Exercise brief: Exact transcription, pictures omitted: begin at the top line of the records below and end with the line bearing "clicked over the checkbutton.".
(Material for the task begins)
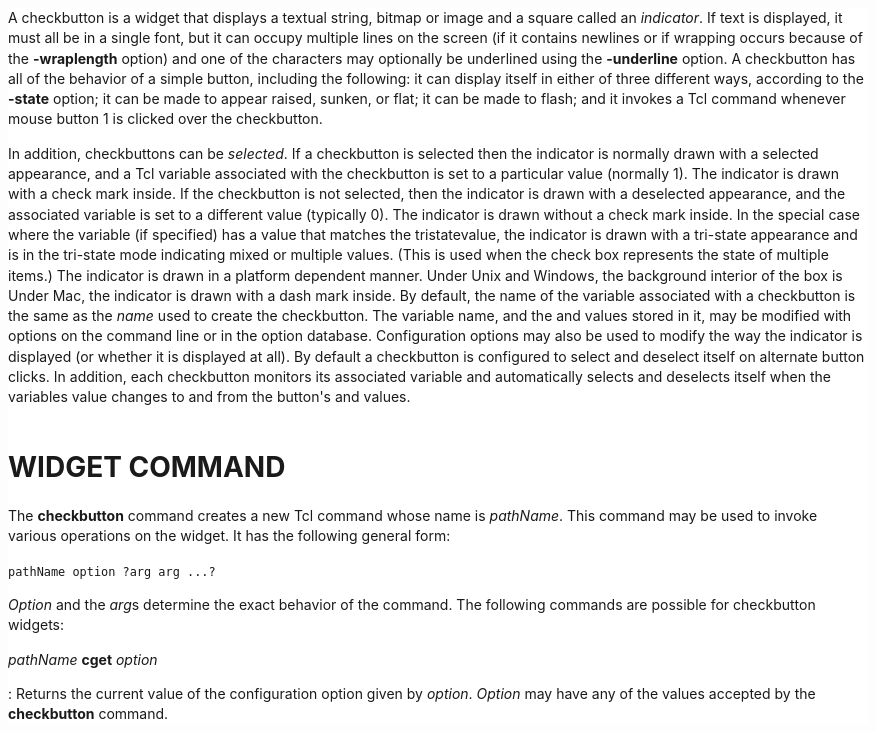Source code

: A checkbutton is a widget that displays a textual string, bitmap or
image and a square called an *indicator*. If text is displayed, it must
all be in a single font, but it can occupy multiple lines on the screen
(if it contains newlines or if wrapping occurs because of the
**-wraplength** option) and one of the characters may optionally be
underlined using the **-underline** option. A checkbutton has all of the
behavior of a simple button, including the following: it can display
itself in either of three different ways, according to the **-state**
option; it can be made to appear raised, sunken, or flat; it can be made
to flash; and it invokes a Tcl command whenever mouse button 1 is
clicked over the checkbutton.

In addition, checkbuttons can be *selected*. If a checkbutton is
selected then the indicator is normally drawn with a selected
appearance, and a Tcl variable associated with the checkbutton is set to
a particular value (normally 1). The indicator is drawn with a check
mark inside. If the checkbutton is not selected, then the indicator is
drawn with a deselected appearance, and the associated variable is set
to a different value (typically 0). The indicator is drawn without a
check mark inside. In the special case where the variable (if specified)
has a value that matches the tristatevalue, the indicator is drawn with
a tri-state appearance and is in the tri-state mode indicating mixed or
multiple values. (This is used when the check box represents the state
of multiple items.) The indicator is drawn in a platform dependent
manner. Under Unix and Windows, the background interior of the box is
Under Mac, the indicator is drawn with a dash mark inside. By default,
the name of the variable associated with a checkbutton is the same as
the *name* used to create the checkbutton. The variable name, and the
and values stored in it, may be modified with options on the command
line or in the option database. Configuration options may also be used
to modify the way the indicator is displayed (or whether it is displayed
at all). By default a checkbutton is configured to select and deselect
itself on alternate button clicks. In addition, each checkbutton
monitors its associated variable and automatically selects and deselects
itself when the variables value changes to and from the button\'s and
values.

# WIDGET COMMAND

The **checkbutton** command creates a new Tcl command whose name is
*pathName*. This command may be used to invoke various operations on the
widget. It has the following general form:

    pathName option ?arg arg ...?

*Option* and the *arg*s determine the exact behavior of the command. The
following commands are possible for checkbutton widgets:

*pathName* **cget** *option*

:   Returns the current value of the configuration option given by
    *option*. *Option* may have any of the values accepted by the
    **checkbutton** command.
(Material for the task ends)
Response:
Source code

: A checkbutton is a widget that displays a textual string, bitmap or
image and a square called an *indicator*. If text is displayed, it must
all be in a single font, but it can occupy multiple lines on the screen
(if it contains newlines or if wrapping occurs because of the
**-wraplength** option) and one of the characters may optionally be
underlined using the **-underline** option. A checkbutton has all of the
behavior of a simple button, including the following: it can display
itself in either of three different ways, according to the **-state**
option; it can be made to appear raised, sunken, or flat; it can be made
to flash; and it invokes a Tcl command whenever mouse button 1 is
clicked over the checkbutton.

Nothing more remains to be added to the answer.